--- PROVIDED DATA Enclosed Below ---

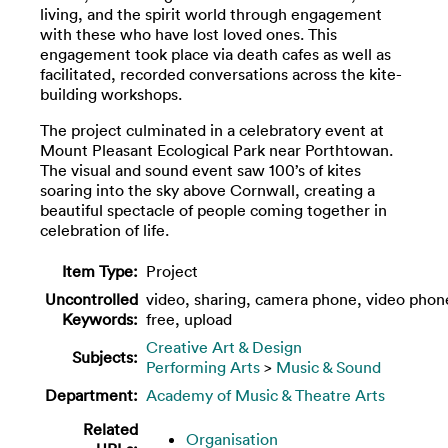
living, and the spirit world through engagement
with these who have lost loved ones. This
engagement took place via death cafes as well as
facilitated, recorded conversations across the kite-
building workshops.
The project culminated in a celebratory event at
Mount Pleasant Ecological Park near Porthtowan.
The visual and sound event saw 100’s of kites
soaring into the sky above Cornwall, creating a
beautiful spectacle of people coming together in
celebration of life.
Item Type:
Project
Uncontrolled
video, sharing, camera phone, video phon
Keywords:
free, upload
Creative Art & Design
Subjects:
Performing Arts
>
Music & Sound
Department:
Academy of Music & Theatre Arts
Related
Organisation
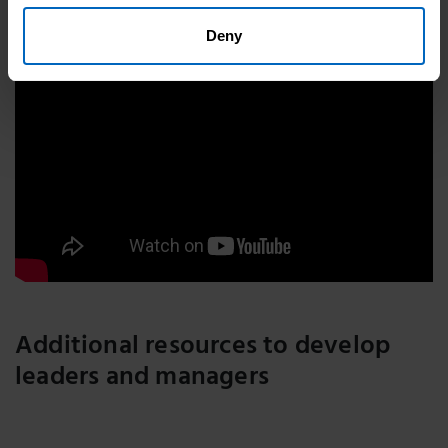
Deny
Additional resources to develop
leaders and managers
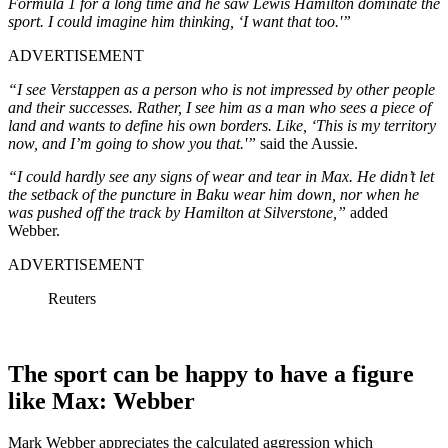
Formula 1 for a long time and he saw Lewis Hamilton dominate the
sport. I could imagine him thinking, ‘I want that too.'”
ADVERTISEMENT
“I see Verstappen as a person who is not impressed
by other people
and their successes. Rather, I see him as a man who sees a piece of
land and wants to define his own borders. Like, ‘This is my territory
now, and I’m going to show you that.'”
said the Aussie.
“I could hardly see any signs of wear and tear in Max. He didn’t let
the setback of the puncture in Baku wear him down, nor when he
was pushed off the track by Hamilton at Silverstone,”
added
Webber.
ADVERTISEMENT
Reuters
The sport can be happy to have a figure
like Max: Webber
Mark Webber appreciates the calculated aggression which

--- End of Enclosed PROVIDED DATA ---

#### PROMPT
Copy out the text read from each of the records above, line for line and unchanged, and leave the pictures out of your answer.

#### THE ANSWER
living, and the spirit world through engagement
with these who have lost loved ones. This
engagement took place via death cafes as well as
facilitated, recorded conversations across the kite-
building workshops.
The project culminated in a celebratory event at
Mount Pleasant Ecological Park near Porthtowan.
The visual and sound event saw 100’s of kites
soaring into the sky above Cornwall, creating a
beautiful spectacle of people coming together in
celebration of life.
Item Type:
Project
Uncontrolled
video, sharing, camera phone, video phon
Keywords:
free, upload
Creative Art & Design
Subjects:
Performing Arts
>
Music & Sound
Department:
Academy of Music & Theatre Arts
Related
Organisation
Deny
Additional resources to develop
leaders and managers
Formula 1 for a long time and he saw Lewis Hamilton dominate the
sport. I could imagine him thinking, ‘I want that too.'”
ADVERTISEMENT
“I see Verstappen as a person who is not impressed
by other people
and their successes. Rather, I see him as a man who sees a piece of
land and wants to define his own borders. Like, ‘This is my territory
now, and I’m going to show you that.'”
said the Aussie.
“I could hardly see any signs of wear and tear in Max. He didn’t let
the setback of the puncture in Baku wear him down, nor when he
was pushed off the track by Hamilton at Silverstone,”
added
Webber.
ADVERTISEMENT
Reuters
The sport can be happy to have a figure
like Max: Webber
Mark Webber appreciates the calculated aggression which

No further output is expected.